Open nikomatsakis opened 8 years ago
The traditional example is:
fn example_optimizable(b: &mut Context, bigs: &[Big]) {
let index: usize = calculate_index(b);
let tmp = unsafe { <[_]>::unchecked_get(bigs, index) };
b.big = tmp;
}
Which is α-equivalent to
fn get_pointer_to_big(b: &Context) -> usize {
&b.big as *const _ as usize
}
unsafe fn mutate_through_pointer(bigs: &[Big], index: usize) -> Big {
Big {
x: 0,
y: (index as *const Big).x,
...
}
}
fn example_nonoptimizable(b: &mut Context, bigs: &[Big]) {
let index: usize = get_pointer_to_big(b);
let tmp = unsafe { mutate_through_pointer(bigs, index) };
b.big = tmp;
}
Disregarding panics, we want to do copy elimination in the first case, but not the second, but that is not really possible.
This is a problem in Tootsie Pop style models, but not in most others (such as Stacked Borrows) where unsafe
blocks do not have any operational effect.

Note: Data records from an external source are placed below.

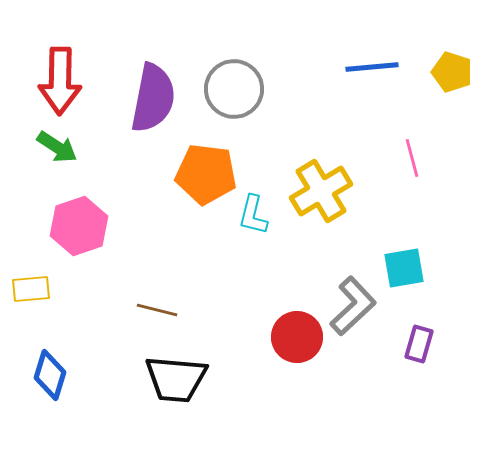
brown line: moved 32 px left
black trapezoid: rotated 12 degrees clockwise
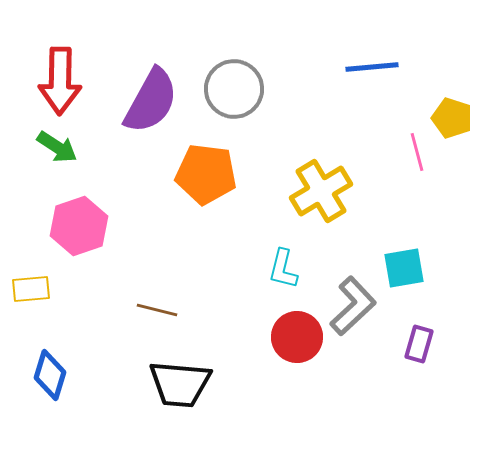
yellow pentagon: moved 46 px down
purple semicircle: moved 2 px left, 3 px down; rotated 18 degrees clockwise
pink line: moved 5 px right, 6 px up
cyan L-shape: moved 30 px right, 54 px down
black trapezoid: moved 4 px right, 5 px down
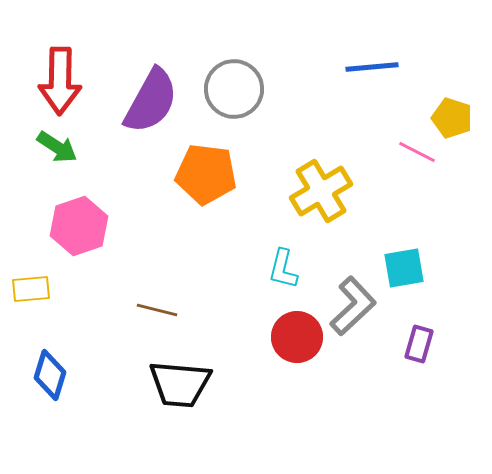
pink line: rotated 48 degrees counterclockwise
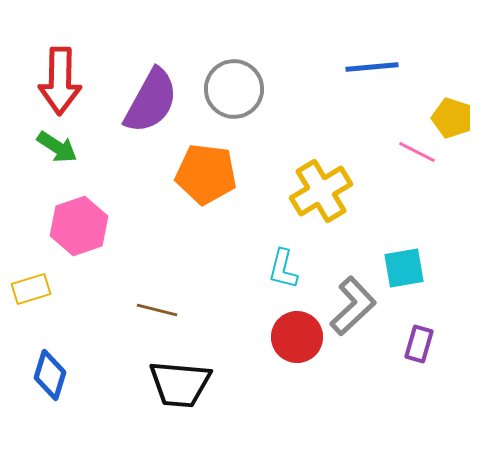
yellow rectangle: rotated 12 degrees counterclockwise
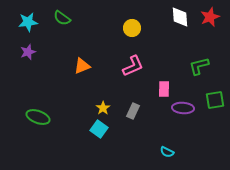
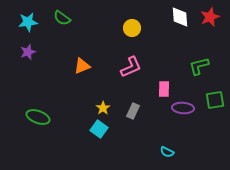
pink L-shape: moved 2 px left, 1 px down
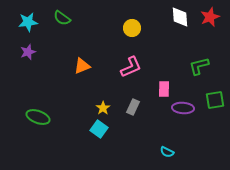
gray rectangle: moved 4 px up
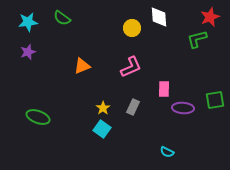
white diamond: moved 21 px left
green L-shape: moved 2 px left, 27 px up
cyan square: moved 3 px right
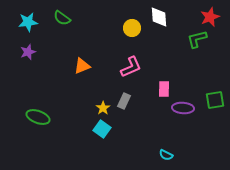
gray rectangle: moved 9 px left, 6 px up
cyan semicircle: moved 1 px left, 3 px down
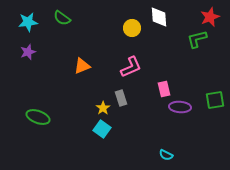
pink rectangle: rotated 14 degrees counterclockwise
gray rectangle: moved 3 px left, 3 px up; rotated 42 degrees counterclockwise
purple ellipse: moved 3 px left, 1 px up
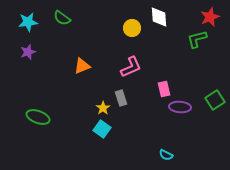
green square: rotated 24 degrees counterclockwise
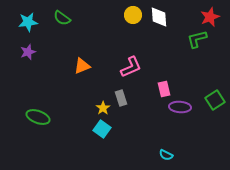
yellow circle: moved 1 px right, 13 px up
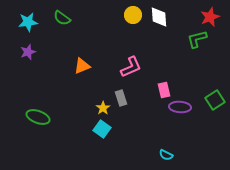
pink rectangle: moved 1 px down
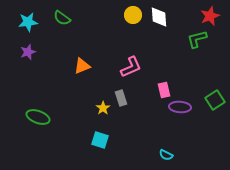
red star: moved 1 px up
cyan square: moved 2 px left, 11 px down; rotated 18 degrees counterclockwise
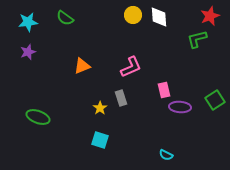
green semicircle: moved 3 px right
yellow star: moved 3 px left
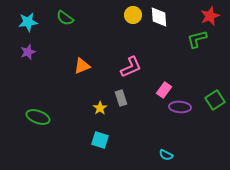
pink rectangle: rotated 49 degrees clockwise
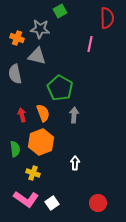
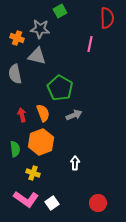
gray arrow: rotated 63 degrees clockwise
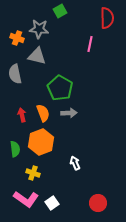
gray star: moved 1 px left
gray arrow: moved 5 px left, 2 px up; rotated 21 degrees clockwise
white arrow: rotated 24 degrees counterclockwise
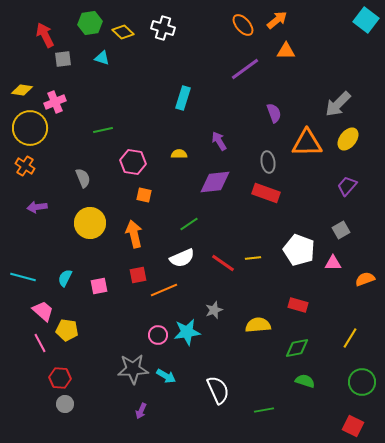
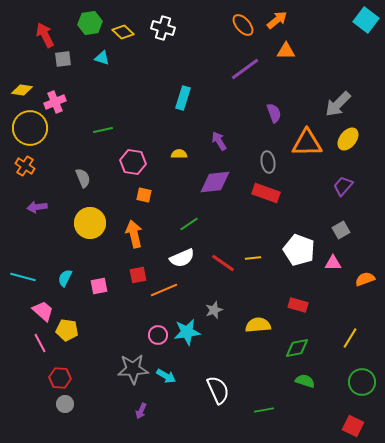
purple trapezoid at (347, 186): moved 4 px left
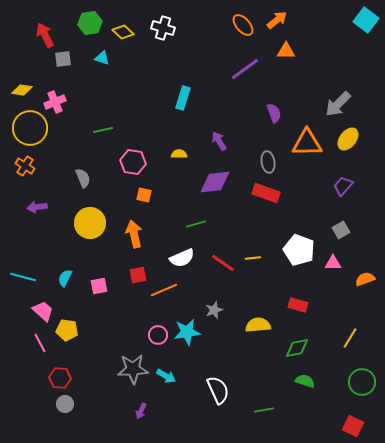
green line at (189, 224): moved 7 px right; rotated 18 degrees clockwise
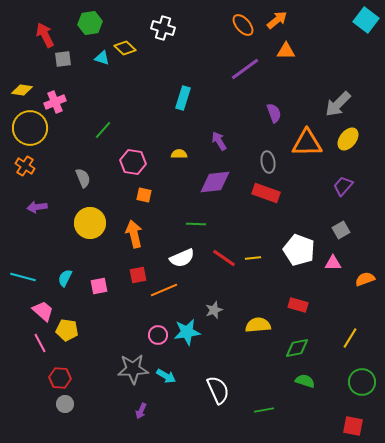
yellow diamond at (123, 32): moved 2 px right, 16 px down
green line at (103, 130): rotated 36 degrees counterclockwise
green line at (196, 224): rotated 18 degrees clockwise
red line at (223, 263): moved 1 px right, 5 px up
red square at (353, 426): rotated 15 degrees counterclockwise
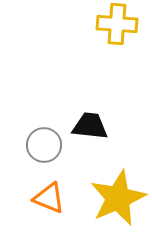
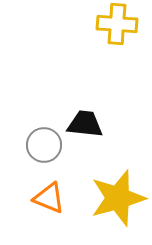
black trapezoid: moved 5 px left, 2 px up
yellow star: rotated 8 degrees clockwise
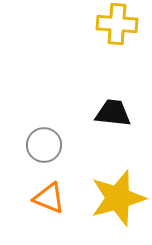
black trapezoid: moved 28 px right, 11 px up
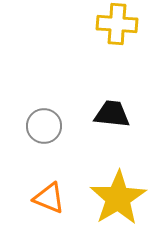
black trapezoid: moved 1 px left, 1 px down
gray circle: moved 19 px up
yellow star: rotated 16 degrees counterclockwise
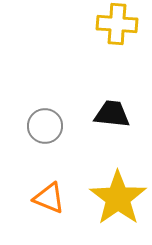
gray circle: moved 1 px right
yellow star: rotated 4 degrees counterclockwise
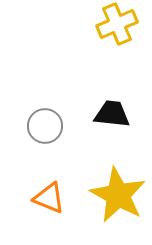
yellow cross: rotated 27 degrees counterclockwise
yellow star: moved 3 px up; rotated 8 degrees counterclockwise
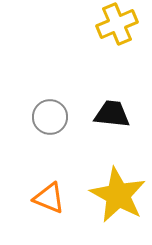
gray circle: moved 5 px right, 9 px up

The unchecked-get use case consists of safe code that contains one or two small unsafe calls which check application-level constraints -- for example, eliding a bounds check, or asserting that a string is utf-8:
Ideally, code like this would be optimized just as well as the original safe code (and of course would not have a bounds check). However, the introduction of an unsafe block and a call to an unsafe function can be a barrier to optimization, such as in the Tootsie Pop model (#21).